The United States healthcare agency, the Center for Disease Control and Prevention (CDC), has added more Caribbean countries to the list of places to be avoided by Americans because of the outbreak of the Zika virus.
On Friday, the CDC added Barbados, Guadeloupe, St. Martin and Guyana to its Zika virus travel alert. Other countries also added are Bolivia, Ecuador, Cape Verde and Samoa.
On January 15, the CDC issued a travel alert for people traveling to regions and certain countries where the mosquito borne Zika virus is being transmitted.
They were: Puerto Rico, Brazil, Colombia, El Salvador, French Guiana, Guatemala, Haiti, Honduras, Martinique, Mexico, Panama, Paraguay, Suriname and Venezuela.
The CDC said specific areas where Zika virus transmission is ongoing are “often difficult to determine and are likely to continue to change over time.”

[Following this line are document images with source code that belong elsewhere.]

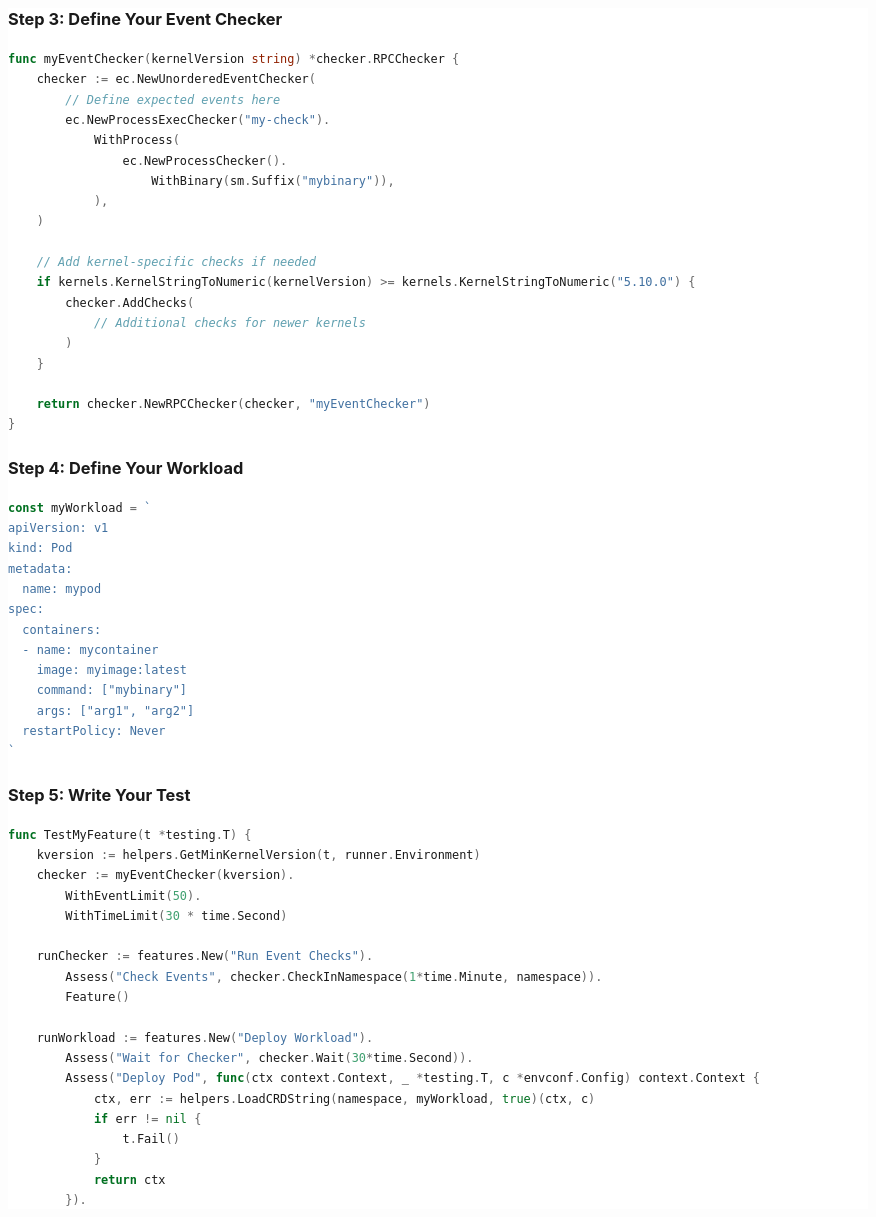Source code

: ### Step 3: Define Your Event Checker

```go
func myEventChecker(kernelVersion string) *checker.RPCChecker {
    checker := ec.NewUnorderedEventChecker(
        // Define expected events here
        ec.NewProcessExecChecker("my-check").
            WithProcess(
                ec.NewProcessChecker().
                    WithBinary(sm.Suffix("mybinary")),
            ),
    )

    // Add kernel-specific checks if needed
    if kernels.KernelStringToNumeric(kernelVersion) >= kernels.KernelStringToNumeric("5.10.0") {
        checker.AddChecks(
            // Additional checks for newer kernels
        )
    }

    return checker.NewRPCChecker(checker, "myEventChecker")
}
```

### Step 4: Define Your Workload

```go
const myWorkload = `
apiVersion: v1
kind: Pod
metadata:
  name: mypod
spec:
  containers:
  - name: mycontainer
    image: myimage:latest
    command: ["mybinary"]
    args: ["arg1", "arg2"]
  restartPolicy: Never
`
```

### Step 5: Write Your Test

```go
func TestMyFeature(t *testing.T) {
    kversion := helpers.GetMinKernelVersion(t, runner.Environment)
    checker := myEventChecker(kversion).
        WithEventLimit(50).
        WithTimeLimit(30 * time.Second)

    runChecker := features.New("Run Event Checks").
        Assess("Check Events", checker.CheckInNamespace(1*time.Minute, namespace)).
        Feature()

    runWorkload := features.New("Deploy Workload").
        Assess("Wait for Checker", checker.Wait(30*time.Second)).
        Assess("Deploy Pod", func(ctx context.Context, _ *testing.T, c *envconf.Config) context.Context {
            ctx, err := helpers.LoadCRDString(namespace, myWorkload, true)(ctx, c)
            if err != nil {
                t.Fail()
            }
            return ctx
        }).
```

It, however, said it is working with other public health officials to monitor for ongoing Zika virus transmission.
Additionally, the CDC said Guillain-Barré syndrome (GBS) has been reported in patients with probable Zika virus infection in French Polynesia and Brazil.
“Guillain-Barré syndrome is an autoimmune disorder in which the body usually is responding to another infection. It has an immune response that destroys the covering of nerves and interferes with the ability of nerves to function and survive,” said Dr. Bruce Hirsch, an infectious diseases specialist at North Shore University Hospital, in Manhasset, New York.
Guillain-Barré causes an “ascending motor paralysis” that starts at the feet and moves up towards the head.
The CDC says research efforts will also examine the link between Zika and GBS.